Correlation Between United States and Cable One
Can any of the company-specific risk be diversified away by investing in both United States and Cable One at the same time? Although using a correlation coefficient on its own may not help to predict future stock returns, this module helps to understand the diversifiable risk of combining United States and Cable One into the same portfolio, which is an essential part of the fundamental portfolio management process.
By analyzing existing cross correlation between United States Steel and Cable One, you can compare the effects of market volatilities on United States and Cable One and check how they will diversify away market risk if combined in the same portfolio for a given time horizon. You can also utilize pair trading strategies of matching a long position in United States with a short position of Cable One. Check out your portfolio center. Please also check ongoing floating volatility patterns of United States and Cable One.
Diversification Opportunities for United States and Cable One
0.65 | Correlation Coefficient |
Poor diversification
The 3 months correlation between United and Cable is 0.65. Overlapping area represents the amount of risk that can be diversified away by holding United States Steel and Cable One in the same portfolio, assuming nothing else is changed. The correlation between historical prices or returns on Cable One and United States is a relative statistical measure of the degree to which these equity instruments tend to move together. The correlation coefficient measures the extent to which returns on United States Steel are associated (or correlated) with Cable One. Values of the correlation coefficient range from -1 to +1, where. The correlation of zero (0) is possible when the price movement of Cable One has no effect on the direction of United States i.e., United States and Cable One go up and down completely randomly.

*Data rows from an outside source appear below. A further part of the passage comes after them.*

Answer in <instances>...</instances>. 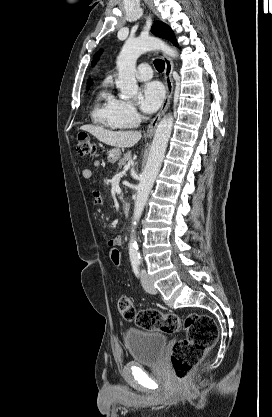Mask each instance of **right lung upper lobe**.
Returning <instances> with one entry per match:
<instances>
[{"instance_id":"right-lung-upper-lobe-1","label":"right lung upper lobe","mask_w":272,"mask_h":417,"mask_svg":"<svg viewBox=\"0 0 272 417\" xmlns=\"http://www.w3.org/2000/svg\"><path fill=\"white\" fill-rule=\"evenodd\" d=\"M92 84L91 80H88V86H90Z\"/></svg>"}]
</instances>
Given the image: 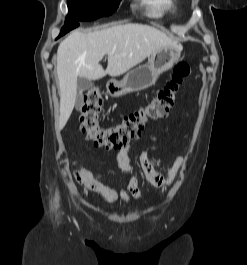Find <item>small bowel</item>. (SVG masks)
Listing matches in <instances>:
<instances>
[{"mask_svg": "<svg viewBox=\"0 0 247 265\" xmlns=\"http://www.w3.org/2000/svg\"><path fill=\"white\" fill-rule=\"evenodd\" d=\"M156 141L157 139L155 137H150L147 146L140 154V164L146 180L157 187L165 189L168 188L170 184L175 180L182 165L183 158L181 156H178L172 167L169 169L167 176L162 175L155 170L148 156V146ZM128 148L129 146L126 145L118 151V158L121 164V169L125 173L132 172V167L127 160ZM74 177L85 190L98 194L108 203H131V199L124 189L121 188L116 191L104 185L102 182L97 180L89 170L85 168L77 170L74 173ZM127 190L134 199H142L143 196L139 186V179L136 176H133L128 182Z\"/></svg>", "mask_w": 247, "mask_h": 265, "instance_id": "obj_1", "label": "small bowel"}]
</instances>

Pair Corralation between United States and Cable One
Assuming the 90 days trading horizon United States is expected to generate 5.74 times less return on investment than Cable One. In addition to that, United States is 1.2 times more volatile than Cable One. It trades about 0.02 of its total potential returns per unit of risk. Cable One is currently generating about 0.16 per unit of volatility. If you would invest 926.00 in Cable One on September 14, 2024 and sell it today you would earn a total of 224.00 from holding Cable One or generate 24.19% return on investment over 90 days.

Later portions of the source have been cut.